The main purpose behind our project is to design a modular, more affordable method for storing data in DNA. Our first challenge of the summer was to answer the question:
Who are our consumers?
At the beginning of the summer we met with Dr Szymanski and Dr Schyfter from our University’s Science, Technology and Innovation Studies department to talk about our project. Their main advice to us was this – don’t assume you know what ‘the public’ needs; if you want your project to have applications then talk to your consumers directly. We took their advice and put it into action.
The next week we met with Dr Turner and Dr Carter from EPCC and ARCHER; the University’s supercomputer and big data research centre. Their expertise on data generation, storage and transfer inspired us to refocus our project not on the bigger issue of data storage, but to focus in on long term archival data.
This led to our meetings with data librarians at our University Main Library and with the Digital Preservations Officer at the National Library of Scotland. Both libraries were supportive and interested in the idea of storing their archival data in DNA. We discussed the difficulties that they face with storing data over long periods of time and investigated how we could improve our method to meet these needs.
It became clear through these meetings that the answer to the question “Who are our consumers?” is this: organisations or people that need to reliably store data for long periods of time. Who might these people actually be? Well, obviously libraries archive manuscripts that date back hundreds of years, but we also discovered that UK Parliamentary law requires certain organisations to store their data anywhere from 6 months to 50 years.
After we had gauged the interest of these librarians, we were faced with the question; how can we optimize our method to suit their needs? With this, came the further investigation of the sustainability, safety, ethics, and security of our project.
From our initial meetings, we were able to pinpoint our target audience as being librarians, or organizations that are required to archive data for extended periods of time. This is because DNA is competitive with magnetic tape as a more sustainable, dense and long lasting storage medium. The text below outlines the considerations that came to mind when investigating the practicality of our project, and how we explored these in turn.
After realizing that librarians or archivists would be our target audience we started to investigate ways in which our project is sustainable. Research into data storage will tell you that by 2040 we will exhaust the raw materials necessary for manufacturing flash memory(1). It will also tell you that the average life span of hard drives is 2 years while magnetic tape only lasts 6(2). This, combined with the startling facts about data centre energy consumption motivated us to ensure that our BabblED system will be the most sustainable data storage medium. We did this through our meetings with data storage and supercomputing experts, data librarians and digital preservation experts. Their feedback helped us cater the BabblED system to archival storage needs.
After deciding on our project idea, we were all keen to tell our friends. A common reaction tended to be “DNA?? What if you make a super cancer!?” For the most part, this was a joking reaction and no one seemed genuinely concerned. However, this, along with our supervisor’s suggestion to include a stop codon region in our design, inspired us to investigate the safety of our method further.

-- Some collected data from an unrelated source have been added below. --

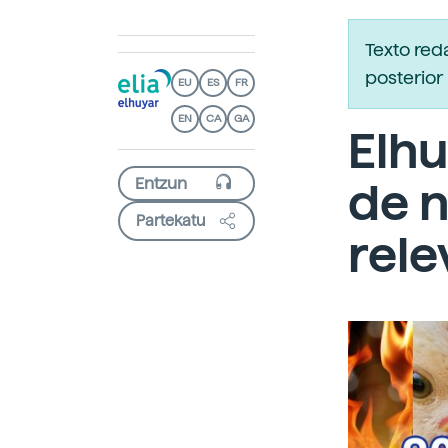
Texto red
posterior 
EU
ES
FR
EN
CA
GA
Elhu
de n
Partekatu
rele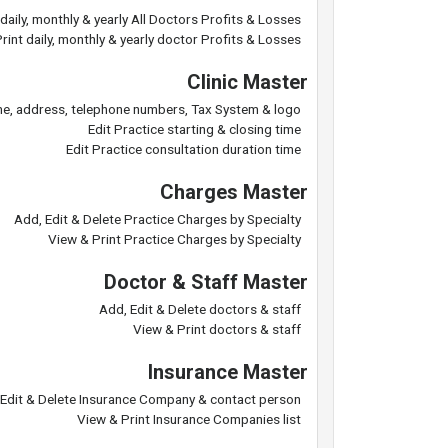
daily, monthly & yearly All Doctors Profits & Losses
rint daily, monthly & yearly doctor Profits & Losses
Clinic Master
me, address, telephone numbers, Tax System & logo
Edit Practice starting & closing time
Edit Practice consultation duration time
Charges Master
Add, Edit & Delete Practice Charges by Specialty
View & Print Practice Charges by Specialty
Doctor & Staff Master
Add, Edit & Delete doctors & staff
View & Print doctors & staff
Insurance Master
 Edit & Delete Insurance Company & contact person
View & Print Insurance Companies list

To investigate safety in our project we met with bioethicists, anthropologists and federal and cyber security professionals.
In our meeting with librarians and data librarians from the University of Edinburgh Main Library we were asked if we had looked into the ethics of what our project proposed. At that point in our summer, we had not, but following this suggestion we realized how important it was to investigate the ethical considerations of our project. In the following weeks we met with Dr Tait, a bioethicist at the University to discuss our project. Her expertise is in the field of GMO policy and she gave us some useful advice about how to communicate our project to non-scientists. We also had a conversation with Dr Riley-Smith, pointed us in the direction of FRRIICT, or the Framework for Responsible Research and Innovation in ICT; we used this to assess our human practices and analyze whether we had been taking the right steps to ensure our research was responsible.
In terms of security, we investigated two types: security of data retrieval and secure data transfer. One of the main concerns of the librarians at our University Library and at the National Library was the ability to read back the data with accuracy. If this was not possible, then obviously it was not worth storing the data in DNA. We were also advised by Edward You, a Special Agent at the FBI, that data encryption and integrity is paramount in modern data storage and transfer. We further investigated this issue by speaking with encryption experts at our university and the Director of Information Security at Goldman Sachs.